Transcribe exactly everything in the data below from the line containing "X-4149070Y11962106D01*" down to the line containing "X2812446Y11559100D01*", both lines included and nothing further.

_____

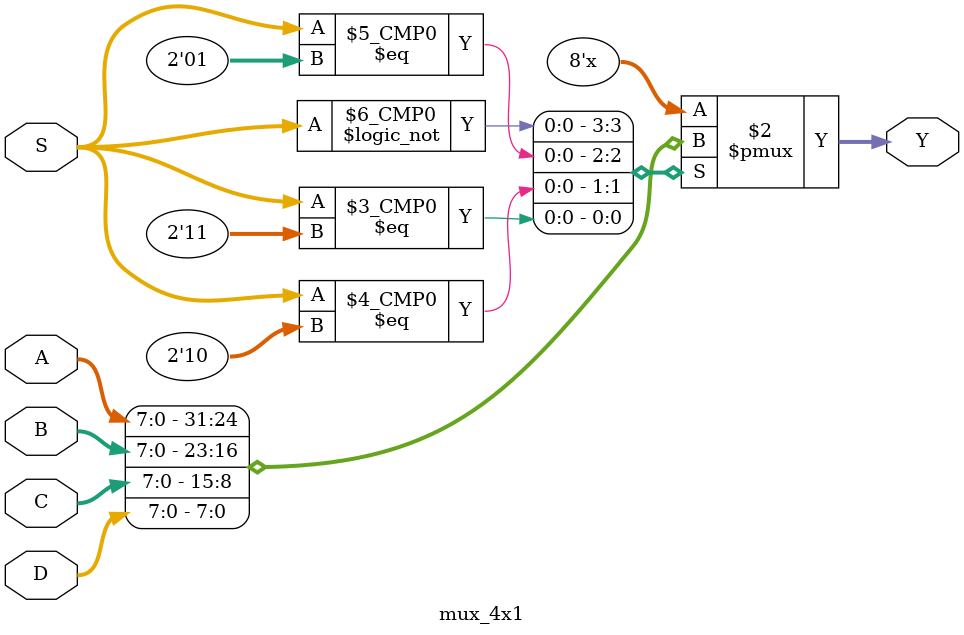
<source format=v>
module mux_4x1 (output reg[7:0] Y, input [1:0]S, input[7:0] A,B,C,D);
	
	//Test for selection bit
	always @ (S,A,B,C,D)

	case(S)
		2'b00:	Y=A;
		2'b01:	Y=B;
		2'b10:	Y=C;
		2'b11:	Y=D;
	endcase // S

endmodule // mux_4x1
</source>
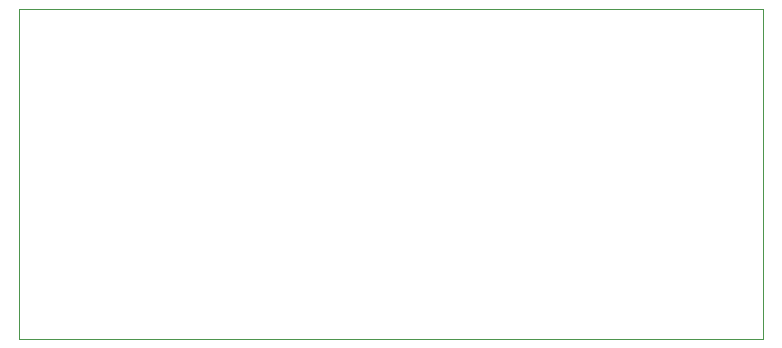
<source format=gbr>
%TF.GenerationSoftware,KiCad,Pcbnew,6.0.0*%
%TF.CreationDate,2022-01-04T21:54:10+01:00*%
%TF.ProjectId,mini_light_control,6d696e69-5f6c-4696-9768-745f636f6e74,v1.0*%
%TF.SameCoordinates,Original*%
%TF.FileFunction,Profile,NP*%
%FSLAX46Y46*%
G04 Gerber Fmt 4.6, Leading zero omitted, Abs format (unit mm)*
G04 Created by KiCad (PCBNEW 6.0.0) date 2022-01-04 21:54:10*
%MOMM*%
%LPD*%
G01*
G04 APERTURE LIST*
%TA.AperFunction,Profile*%
%ADD10C,0.050000*%
%TD*%
G04 APERTURE END LIST*
D10*
X163500000Y-35000000D02*
X163500000Y-63000000D01*
X163500000Y-63000000D02*
X100500000Y-63000000D01*
X100500000Y-35000000D02*
X163500000Y-35000000D01*
X100500000Y-63000000D02*
X100500000Y-35000000D01*
M02*

</source>
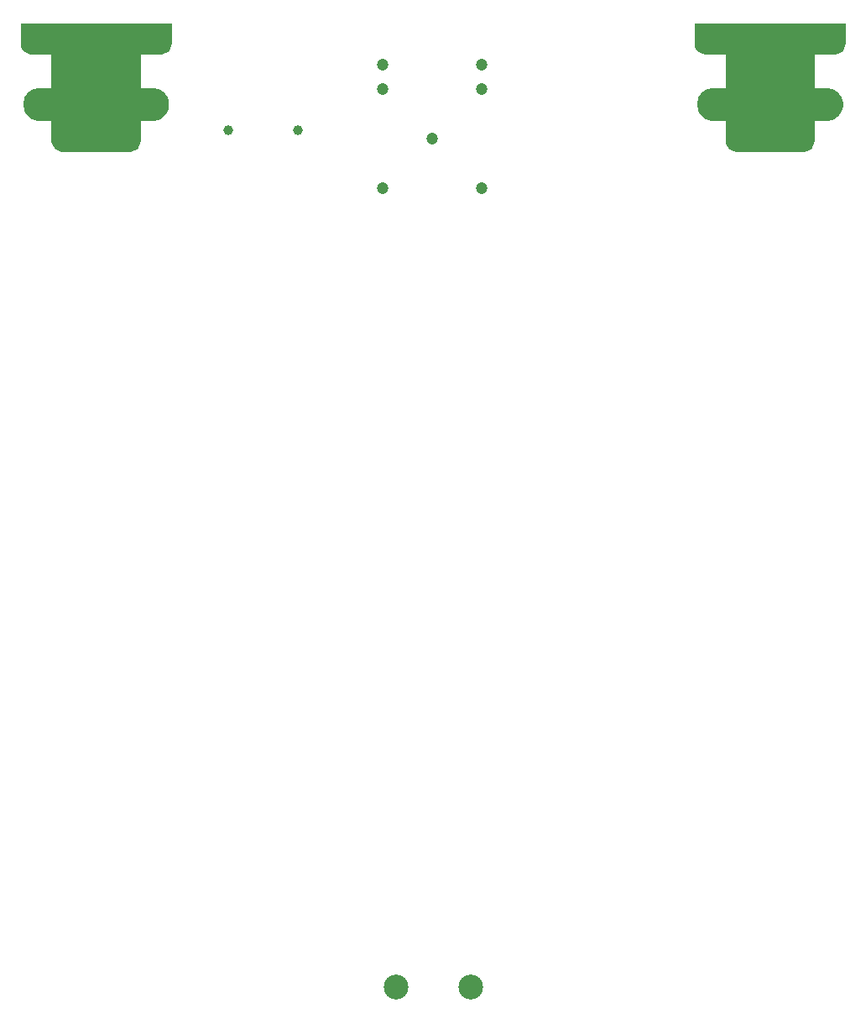
<source format=gbr>
%TF.GenerationSoftware,Altium Limited,Altium Designer,22.10.1 (41)*%
G04 Layer_Color=0*
%FSLAX45Y45*%
%MOMM*%
%TF.SameCoordinates,CC01BCFA-2ECF-4BF2-A349-93AF2CE8EC74*%
%TF.FilePolarity,Positive*%
%TF.FileFunction,NonPlated,1,2,NPTH,Drill*%
%TF.Part,Single*%
G01*
G75*
%TA.AperFunction,OtherDrill,Pad Free-MH3 (3.75mm,25mm)*%
%ADD66C,2.50000*%
%TA.AperFunction,OtherDrill,Pad Free-MH2 (-3.75mm,25mm)*%
%ADD67C,2.50000*%
%TA.AperFunction,ComponentDrill*%
%ADD68C,1.20000*%
%ADD69C,3.26000*%
%ADD70C,1.00000*%
G36*
X-2637500Y12209300D02*
Y12018000D01*
Y12006378D01*
X-2642035Y11983580D01*
X-2650930Y11962106D01*
X-2663844Y11942779D01*
X-2680279Y11926343D01*
X-2699606Y11913430D01*
X-2721081Y11904534D01*
X-2743878Y11900000D01*
X-2755500D01*
D01*
X-2950000D01*
Y11559100D01*
X-2828500Y11559100D01*
X-2812446Y11559100D01*
X-2780955Y11552836D01*
X-2751291Y11540549D01*
X-2724594Y11522710D01*
X-2701890Y11500006D01*
X-2684051Y11473309D01*
X-2671764Y11443645D01*
X-2665500Y11412154D01*
X-2665500Y11396100D01*
X-2665500Y11380046D01*
X-2671764Y11348555D01*
X-2684052Y11318890D01*
X-2701890Y11292194D01*
X-2724594Y11269490D01*
X-2751291Y11251651D01*
X-2780955Y11239364D01*
X-2812446Y11233100D01*
X-2828500Y11233100D01*
Y11233100D01*
X-2950000D01*
Y11038000D01*
Y11026378D01*
X-2954535Y11003580D01*
X-2963430Y10982106D01*
X-2976344Y10962779D01*
X-2992779Y10946343D01*
X-3012106Y10933429D01*
X-3033581Y10924534D01*
X-3056378Y10920000D01*
X-3068000D01*
D01*
X-3732000Y10920000D01*
X-3743622Y10920000D01*
X-3766419Y10924535D01*
X-3787894Y10933429D01*
X-3807221Y10946343D01*
X-3823657Y10962779D01*
X-3836570Y10982106D01*
X-3845466Y11003580D01*
X-3850000Y11026378D01*
X-3850000Y11038000D01*
X-3850000D01*
Y11233100D01*
X-3971500Y11233100D01*
X-3987554Y11233100D01*
X-4019045Y11239364D01*
X-4048709Y11251651D01*
X-4075407Y11269490D01*
X-4098110Y11292193D01*
X-4115949Y11318890D01*
X-4128236Y11348555D01*
X-4134500Y11380046D01*
X-4134500Y11396100D01*
X-4134500Y11412154D01*
X-4128236Y11443645D01*
X-4115949Y11473309D01*
X-4098111Y11500006D01*
X-4075407Y11522711D01*
X-4048709Y11540549D01*
X-4019045Y11552836D01*
X-3987554Y11559100D01*
X-3971500Y11559100D01*
Y11559100D01*
X-3850000D01*
Y11900000D01*
X-4044500D01*
X-4056122D01*
X-4078920Y11904534D01*
X-4100394Y11913430D01*
X-4119721Y11926343D01*
X-4136157Y11942779D01*
X-4149070Y11962106D01*
X-4157966Y11983580D01*
X-4162500Y12006378D01*
Y12018000D01*
D01*
Y12209300D01*
X-2637500D01*
D02*
G37*
G36*
X4162500Y12209300D02*
Y12018000D01*
Y12006378D01*
X4157965Y11983580D01*
X4149070Y11962106D01*
X4136157Y11942779D01*
X4119721Y11926343D01*
X4100394Y11913429D01*
X4078919Y11904534D01*
X4056122Y11900000D01*
X4044500D01*
D01*
X3850000D01*
Y11559100D01*
X3971500Y11559099D01*
X3987554Y11559100D01*
X4019045Y11552836D01*
X4048709Y11540548D01*
X4075406Y11522710D01*
X4098110Y11500006D01*
X4115949Y11473309D01*
X4128236Y11443645D01*
X4134500Y11412154D01*
X4134500Y11396100D01*
X4134500Y11380046D01*
X4128236Y11348554D01*
X4115949Y11318890D01*
X4098110Y11292193D01*
X4075406Y11269489D01*
X4048709Y11251651D01*
X4019045Y11239364D01*
X3987554Y11233100D01*
X3971500Y11233100D01*
Y11233100D01*
X3850000D01*
Y11038000D01*
Y11026377D01*
X3845465Y11003580D01*
X3836570Y10982106D01*
X3823657Y10962779D01*
X3807221Y10946343D01*
X3787894Y10933429D01*
X3766419Y10924534D01*
X3743622Y10919999D01*
X3732000D01*
D01*
X3068000Y10920000D01*
X3056378Y10920000D01*
X3033581Y10924534D01*
X3012106Y10933429D01*
X2992779Y10946343D01*
X2976343Y10962779D01*
X2963430Y10982106D01*
X2954535Y11003580D01*
X2950000Y11026377D01*
X2950000Y11038000D01*
X2950000D01*
Y11233100D01*
X2828500Y11233100D01*
X2812446Y11233100D01*
X2780955Y11239364D01*
X2751291Y11251651D01*
X2724593Y11269489D01*
X2701890Y11292193D01*
X2684051Y11318890D01*
X2671764Y11348554D01*
X2665500Y11380046D01*
X2665500Y11396100D01*
X2665500Y11412154D01*
X2671764Y11443645D01*
X2684051Y11473309D01*
X2701889Y11500006D01*
X2724593Y11522710D01*
X2751291Y11540548D01*
X2780955Y11552836D01*
X2812446Y11559100D01*
X2828500Y11559099D01*
Y11559100D01*
X2950000D01*
Y11900000D01*
X2755500D01*
X2743878D01*
X2721080Y11904534D01*
X2699606Y11913429D01*
X2680279Y11926343D01*
X2663843Y11942779D01*
X2650930Y11962106D01*
X2642035Y11983580D01*
X2637500Y12006378D01*
Y12018000D01*
D01*
Y12209300D01*
X4162500D01*
D02*
G37*
D66*
X375000Y2500000D02*
D03*
D67*
X-375000D02*
D03*
D68*
X-508000Y11800000D02*
D03*
Y11550000D02*
D03*
X492000Y11800000D02*
D03*
Y11550000D02*
D03*
X-8000Y11050000D02*
D03*
X-508000Y10550000D02*
D03*
X492000D02*
D03*
D69*
X-2828500Y11396100D02*
D03*
X-3971500D02*
D03*
X3971500Y11396100D02*
D03*
X2828500D02*
D03*
D70*
X-1364500Y11135001D02*
D03*
X-2064500D02*
D03*
%TF.MD5,d4ed6dbb34685b04a19919ec5d2a9de0*%
M02*

</source>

_____

--- YOUR SOLUTION ---
X-4149070Y11962106D01*
X-4157966Y11983580D01*
X-4162500Y12006378D01*
Y12018000D01*
D01*
Y12209300D01*
X-2637500D01*
D02*
G37*
G36*
X4162500Y12209300D02*
Y12018000D01*
Y12006378D01*
X4157965Y11983580D01*
X4149070Y11962106D01*
X4136157Y11942779D01*
X4119721Y11926343D01*
X4100394Y11913429D01*
X4078919Y11904534D01*
X4056122Y11900000D01*
X4044500D01*
D01*
X3850000D01*
Y11559100D01*
X3971500Y11559099D01*
X3987554Y11559100D01*
X4019045Y11552836D01*
X4048709Y11540548D01*
X4075406Y11522710D01*
X4098110Y11500006D01*
X4115949Y11473309D01*
X4128236Y11443645D01*
X4134500Y11412154D01*
X4134500Y11396100D01*
X4134500Y11380046D01*
X4128236Y11348554D01*
X4115949Y11318890D01*
X4098110Y11292193D01*
X4075406Y11269489D01*
X4048709Y11251651D01*
X4019045Y11239364D01*
X3987554Y11233100D01*
X3971500Y11233100D01*
Y11233100D01*
X3850000D01*
Y11038000D01*
Y11026377D01*
X3845465Y11003580D01*
X3836570Y10982106D01*
X3823657Y10962779D01*
X3807221Y10946343D01*
X3787894Y10933429D01*
X3766419Y10924534D01*
X3743622Y10919999D01*
X3732000D01*
D01*
X3068000Y10920000D01*
X3056378Y10920000D01*
X3033581Y10924534D01*
X3012106Y10933429D01*
X2992779Y10946343D01*
X2976343Y10962779D01*
X2963430Y10982106D01*
X2954535Y11003580D01*
X2950000Y11026377D01*
X2950000Y11038000D01*
X2950000D01*
Y11233100D01*
X2828500Y11233100D01*
X2812446Y11233100D01*
X2780955Y11239364D01*
X2751291Y11251651D01*
X2724593Y11269489D01*
X2701890Y11292193D01*
X2684051Y11318890D01*
X2671764Y11348554D01*
X2665500Y11380046D01*
X2665500Y11396100D01*
X2665500Y11412154D01*
X2671764Y11443645D01*
X2684051Y11473309D01*
X2701889Y11500006D01*
X2724593Y11522710D01*
X2751291Y11540548D01*
X2780955Y11552836D01*
X2812446Y11559100D01*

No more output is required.